The Supreme Court has asked all states and Union territories to frame a policy to strictly enforce a law that requires immediate confiscation and eventual sale of vehicles after an accident if it does not have a third-party insurance policy.
The objective is to use the sale proceeds of the vehicle to pay compensation to the accident victims or their families.
In line with the prevailing rule, the court said the vehicle owner should be given an opportunity to pay adequate compensation to the victim or his family.

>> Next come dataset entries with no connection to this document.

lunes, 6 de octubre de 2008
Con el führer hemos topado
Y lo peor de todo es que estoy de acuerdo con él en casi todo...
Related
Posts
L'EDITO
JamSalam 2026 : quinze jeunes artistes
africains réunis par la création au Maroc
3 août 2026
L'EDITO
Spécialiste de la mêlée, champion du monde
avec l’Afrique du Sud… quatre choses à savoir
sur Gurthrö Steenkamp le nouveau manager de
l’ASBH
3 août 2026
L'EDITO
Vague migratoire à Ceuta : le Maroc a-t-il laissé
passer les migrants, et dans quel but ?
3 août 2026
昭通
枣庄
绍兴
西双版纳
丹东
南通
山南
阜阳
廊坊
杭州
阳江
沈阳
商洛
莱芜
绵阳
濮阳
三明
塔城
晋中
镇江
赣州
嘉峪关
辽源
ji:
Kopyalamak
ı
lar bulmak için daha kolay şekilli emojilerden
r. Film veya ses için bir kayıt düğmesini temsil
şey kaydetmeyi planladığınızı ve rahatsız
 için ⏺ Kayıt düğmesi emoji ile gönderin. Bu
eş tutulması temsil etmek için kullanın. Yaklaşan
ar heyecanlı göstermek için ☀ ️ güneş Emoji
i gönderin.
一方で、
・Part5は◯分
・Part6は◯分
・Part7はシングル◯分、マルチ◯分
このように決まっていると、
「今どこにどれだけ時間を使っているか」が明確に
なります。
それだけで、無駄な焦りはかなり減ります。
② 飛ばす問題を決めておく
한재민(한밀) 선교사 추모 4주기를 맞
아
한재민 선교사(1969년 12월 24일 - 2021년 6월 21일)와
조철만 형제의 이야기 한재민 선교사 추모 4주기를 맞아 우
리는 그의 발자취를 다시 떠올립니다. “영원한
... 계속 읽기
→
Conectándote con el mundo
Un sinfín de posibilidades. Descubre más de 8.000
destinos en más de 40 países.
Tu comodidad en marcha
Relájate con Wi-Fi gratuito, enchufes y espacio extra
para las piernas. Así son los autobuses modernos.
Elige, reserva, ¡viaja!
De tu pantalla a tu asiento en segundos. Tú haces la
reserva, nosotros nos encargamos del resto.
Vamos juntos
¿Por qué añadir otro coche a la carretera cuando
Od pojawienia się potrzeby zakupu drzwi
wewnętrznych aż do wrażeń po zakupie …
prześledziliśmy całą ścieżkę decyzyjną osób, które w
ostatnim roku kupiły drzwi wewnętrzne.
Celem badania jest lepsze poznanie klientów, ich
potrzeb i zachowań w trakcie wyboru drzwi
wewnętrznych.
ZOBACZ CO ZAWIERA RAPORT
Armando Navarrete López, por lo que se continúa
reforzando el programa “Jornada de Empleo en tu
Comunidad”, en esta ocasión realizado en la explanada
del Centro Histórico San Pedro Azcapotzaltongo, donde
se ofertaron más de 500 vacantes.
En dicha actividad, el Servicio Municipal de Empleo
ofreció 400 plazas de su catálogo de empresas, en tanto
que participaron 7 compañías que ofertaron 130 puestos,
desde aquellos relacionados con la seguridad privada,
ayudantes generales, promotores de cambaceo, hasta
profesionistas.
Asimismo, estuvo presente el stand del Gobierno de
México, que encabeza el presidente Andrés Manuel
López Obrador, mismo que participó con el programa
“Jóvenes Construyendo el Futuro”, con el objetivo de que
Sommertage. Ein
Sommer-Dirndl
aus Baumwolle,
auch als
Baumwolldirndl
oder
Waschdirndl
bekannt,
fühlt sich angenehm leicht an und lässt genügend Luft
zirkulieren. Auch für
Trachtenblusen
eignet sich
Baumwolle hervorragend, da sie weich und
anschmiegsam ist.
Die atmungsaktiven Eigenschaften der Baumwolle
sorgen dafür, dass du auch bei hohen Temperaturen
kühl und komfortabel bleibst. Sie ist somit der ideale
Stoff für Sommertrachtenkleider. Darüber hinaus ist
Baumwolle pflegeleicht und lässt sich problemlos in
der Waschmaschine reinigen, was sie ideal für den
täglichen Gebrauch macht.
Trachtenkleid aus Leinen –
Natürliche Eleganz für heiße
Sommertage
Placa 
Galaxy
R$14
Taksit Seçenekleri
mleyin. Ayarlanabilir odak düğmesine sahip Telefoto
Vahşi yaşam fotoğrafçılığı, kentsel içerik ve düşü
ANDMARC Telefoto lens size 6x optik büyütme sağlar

If the owner fails to do so within three months, the vehicle can be sold and the money kept as a deposit till the accident claim is settled.
Usha Devi had challenged a Punjab and Haryana High Court order that had declined to direct the Punjab government to compensate her family although her husband was killed in an accident involving a vehicle that did not have third-party insurance.
Usha Devi had contended that since the state had a liability to prevent the unauthorised movement of vehicles, the failure to check cars without the mandatory third-party insurance policy was a breach of conditions imposed under Section 196 of the Central Motor Vehicles Act, 1988.
In her appeal filed through advocate Radhika Gautam, Usha Devi said that as early as in 2010, the apex court had passed a series of directives to the states and Union territories to ensure that in all cases where there is no third-party insurance policy, the offending vehicle should be seized, sold and the money paid to the victim or survivors.
However, despite the directives, no state other than Delhi had framed a policy.